On Tue, Jun 28, 2016 at 11:33 PM, <
left...@gmail.com> wrote:
>
>
> Succeeds to compile.
>
> It would be my opinion that the if-constexpr conditional *should*
> short-circuit at compile time, but I don't see if the accepted proposal
> specifies one way or the other.
It compiles not because of short-circuit but sfinae in
general; it still works if you swap the sub-expressions
around &&. If that is the behavior you expect we
need to say that substitution failures give false values.
However, I'm skeptical about its generality.

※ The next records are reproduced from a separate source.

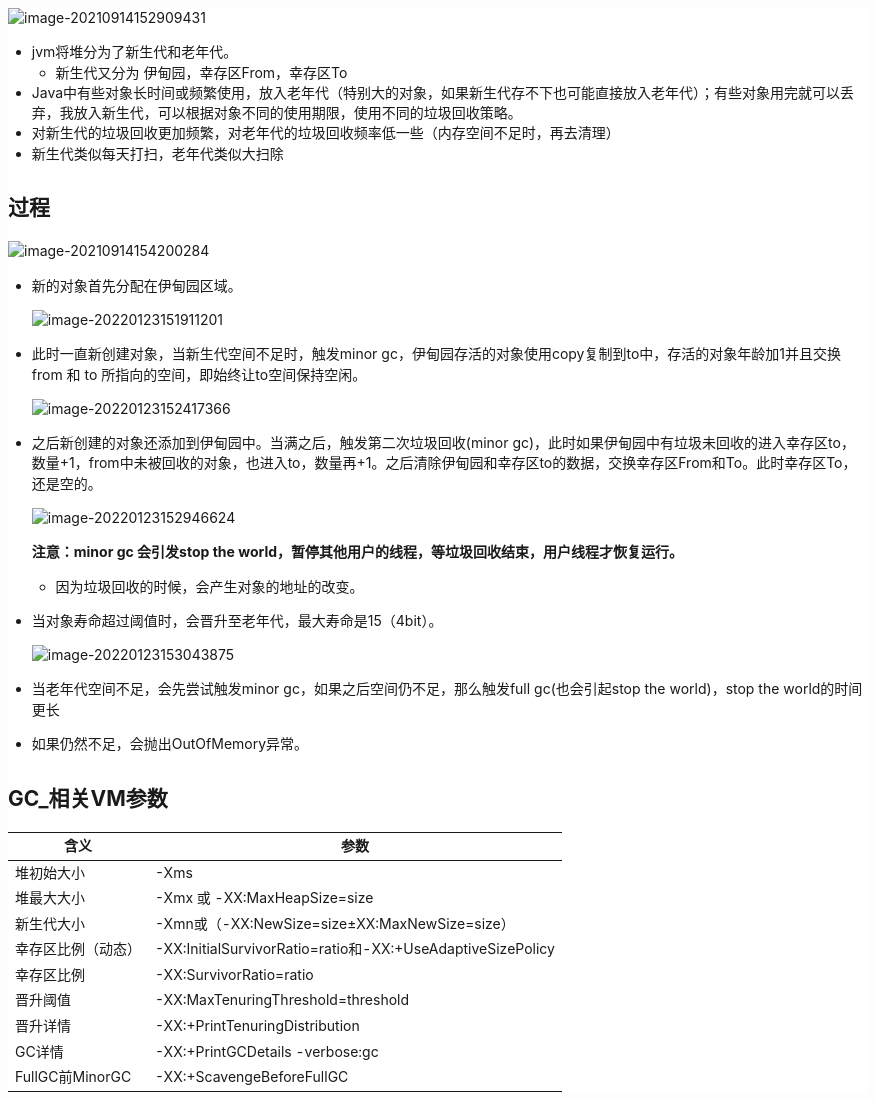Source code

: ![image-20210914152909431](https://mynotepicbed.oss-cn-beijing.aliyuncs.com/img/e38c44ce431b5f892c5eed24b7b2c803.png)

- jvm将堆分为了新生代和老年代。
  - 新生代又分为  伊甸园，幸存区From，幸存区To
- Java中有些对象长时间或频繁使用，放入老年代（特别大的对象，如果新生代存不下也可能直接放入老年代）；有些对象用完就可以丢弃，我放入新生代，可以根据对象不同的使用期限，使用不同的垃圾回收策略。
- 对新生代的垃圾回收更加频繁，对老年代的垃圾回收频率低一些（内存空间不足时，再去清理）
- 新生代类似每天打扫，老年代类似大扫除

## 过程

![image-20210914154200284](https://mynotepicbed.oss-cn-beijing.aliyuncs.com/img/a81571795a79f9f6b6124debcc2f7637.png)

- 新的对象首先分配在伊甸园区域。

  ![image-20220123151911201](https://mynotepicbed.oss-cn-beijing.aliyuncs.com/img/image-20220123151911201.png)

- 此时一直新创建对象，当新生代空间不足时，触发minor gc，伊甸园存活的对象使用copy复制到to中，存活的对象年龄加1并且交换from 和 to 所指向的空间，即始终让to空间保持空闲。

  ![image-20220123152417366](https://mynotepicbed.oss-cn-beijing.aliyuncs.com/img/image-20220123152417366.png)

- 之后新创建的对象还添加到伊甸园中。当满之后，触发第二次垃圾回收(minor gc)，此时如果伊甸园中有垃圾未回收的进入幸存区to，数量+1，from中未被回收的对象，也进入to，数量再+1。之后清除伊甸园和幸存区to的数据，交换幸存区From和To。此时幸存区To，还是空的。

  ![image-20220123152946624](https://mynotepicbed.oss-cn-beijing.aliyuncs.com/img/image-20220123152946624.png)

  **注意：minor gc 会引发stop the world，暂停其他用户的线程，等垃圾回收结束，用户线程才恢复运行。**

  - 因为垃圾回收的时候，会产生对象的地址的改变。

- 当对象寿命超过阈值时，会晋升至老年代，最大寿命是15（4bit）。

  ![image-20220123153043875](https://mynotepicbed.oss-cn-beijing.aliyuncs.com/img/image-20220123153043875.png)

- 当老年代空间不足，会先尝试触发minor gc，如果之后空间仍不足，那么触发full gc(也会引起stop  the  world)，stop  the  world的时间更长

- 如果仍然不足，会抛出OutOfMemory异常。

## GC_相关VM参数

| 含义               | 参数                                                       |
| ------------------ | ---------------------------------------------------------- |
| 堆初始大小         | -Xms                                                       |
| 堆最大大小         | -Xmx 或 -XX:MaxHeapSize=size                               |
| 新生代大小         | -Xmn或（-XX:NewSize=size±XX:MaxNewSize=size）              |
| 幸存区比例（动态） | -XX:InitialSurvivorRatio=ratio和-XX:+UseAdaptiveSizePolicy |
| 幸存区比例         | -XX:SurvivorRatio=ratio                                    |
| 晋升阈值           | -XX:MaxTenuringThreshold=threshold                         |
| 晋升详情           | -XX:+PrintTenuringDistribution                             |
| GC详情             | -XX:+PrintGCDetails -verbose:gc                            |
| FullGC前MinorGC    | -XX:+ScavengeBeforeFullGC                                  |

The constexpr if example you gave is truly equiv to
the following:
#include <type_traits>
struct MyType
{
static const int i = 5;
};
template<typename T>
auto do_thing(const T &t, std::true_type)
{
}
template<typename T>
auto do_thing(const T &t, std::false_type)
{
}
template<typename T>
auto do_thing(const T &t)
{
return do_thing(t, std::bool_constant<std::is_same_v<MyType, T> &&
T::i == 5>());
}
int main()
{
do_thing(MyType());
do_thing(3);
}
, which doesn't work in the same way.
OK, Jens answered it... And it's way better than
what I'm going to suggest, which is based on
constexpr lambda expression sfinae...
--
Zhihao Yuan, ID lichray
The best way to predict the future is to invent it.